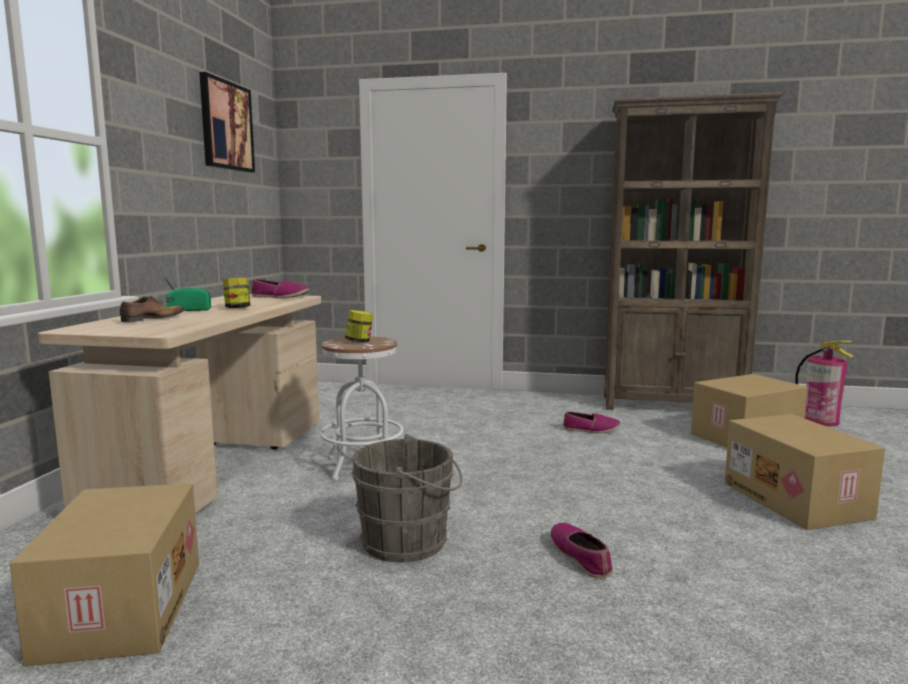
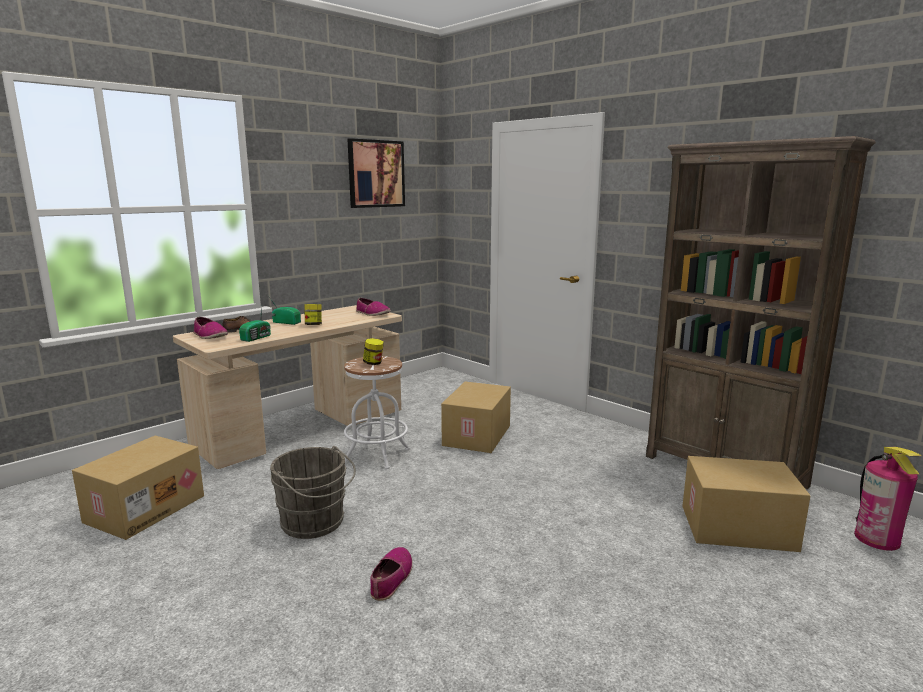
camera: 35 degrees right, 5 degrees up
(197, 322) = (257, 338): none -> radio
(591, 430) = (593, 474): shoe -> shoe (210, 336)
(797, 500) = (655, 609): cardboard box -> cardboard box (478, 436)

++++++++++++++++++++

▶ Task requirements
Produce a verbatim transcription of every line in the listing, images omitted.

▶ Expected answer
camera: 35 degrees right, 5 degrees up
(197, 322) = (257, 338): none -> radio
(591, 430) = (593, 474): shoe -> shoe (210, 336)
(797, 500) = (655, 609): cardboard box -> cardboard box (478, 436)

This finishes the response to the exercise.